Problem statement
Please reproduce the part of the browser add-on text below that runs between "Based on my" and "in Adblock Plus.", inclusive.

Based on my results, at a minimum, I’d recommend installing the following add-ons for blocking tracking cookies: Adblock Plus & Ghostery. Installing Adblock Plus comes with a warning though. After installing it, the amount of ads you’ll encounter will drop pretty close to zero. In alot of cases this improves the browsing session greatly, but it directly affects the money the site owners make. As such I’d recommend whitelisting sites that you visit frequently. It can be done by clicking on the adblock plus icon in the menu as selecting ‘Disable on sitename…’:
Figure 5: How to whitelist frequently visited sites in Adblock Plus.
By default Ghostery just shows the trackers, it doesn’t actually disable them. This can be changed by going to the ‘Firefox’ button > Add-ons > Ghostery > ‘Options’ button. In the general tab, click the ‘3pes’ tab and check all the categories to disable all third-party cookie communcaiton with their respectve servers. In practice, I keep ‘Google Analytics’ and ‘Disqus’ enabled as I use those services often. Most folks would probably want to enable (keep unchecked) Facebook and Twitter plugins as well. These social plugins are found in the ‘Widgets’ category under the ‘3pes’ tab. More astute folks will notice a ‘Cookies’s tab next to the ‘3pes’ tab. This has similar functionality to the earlier mentioned Beef Taco add-on. I haven’t experimented with it, but I expect it to serve the same purpose. You can choose to disable all the cookies, or install Beef Taco to accomplish the same goal. While in the Options menu, you might as well hit the ‘Advanced’ tab and change the ‘Show Alert Bubble’ to less than 5 seconds from the default 15 seconds. I find the default setting a bit too long for my tastes:
Figure 6: Ghostery Advanced Options.
Adblock Plus and Ghostery do a very good job of blocking tracking cookies by themselves. Browsing will be much safer just with these two add-ons installed. The other add-ons I used in this post’s runs provide other benefits that are useful, but not necessary for blocking tracking cookies. I’d still recommend installing them, but for other reasons.
Lastly a note on browsers. I’m partial to Firefox myself, and I think it holds up well against most other browsers. The only other browser worth using (at least in Windows/ Linux) is Google Chrome. In my opinion it has two great features that Firefox doesn’t: sandboxing and individual process per tab. On the other hand, it gives the user much less control, and it’s a bit of a laggard in add-ons for privacy and security. It does have Adblock Plus3 and Ghostery add-ons, which is great. But I’d still say use Firefox. Either way, install some of these add-ons, and start browsing safely!

Supplied information
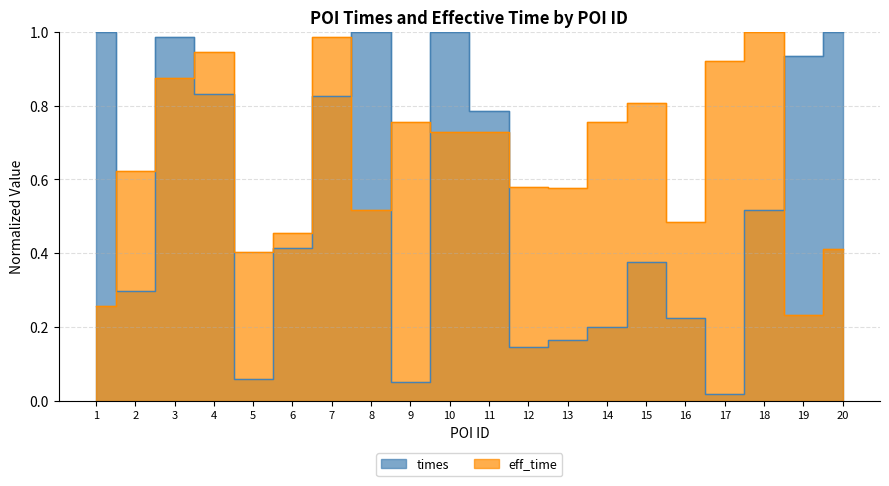

What is the difference between the second highest and second lowest values in the eff_time series?

0.7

Expected answer
Based on my results, at a minimum, I’d recommend installing the following add-ons for blocking tracking cookies: Adblock Plus & Ghostery. Installing Adblock Plus comes with a warning though. After installing it, the amount of ads you’ll encounter will drop pretty close to zero. In alot of cases this improves the browsing session greatly, but it directly affects the money the site owners make. As such I’d recommend whitelisting sites that you visit frequently. It can be done by clicking on the adblock plus icon in the menu as selecting ‘Disable on sitename…’:
Figure 5: How to whitelist frequently visited sites in Adblock Plus.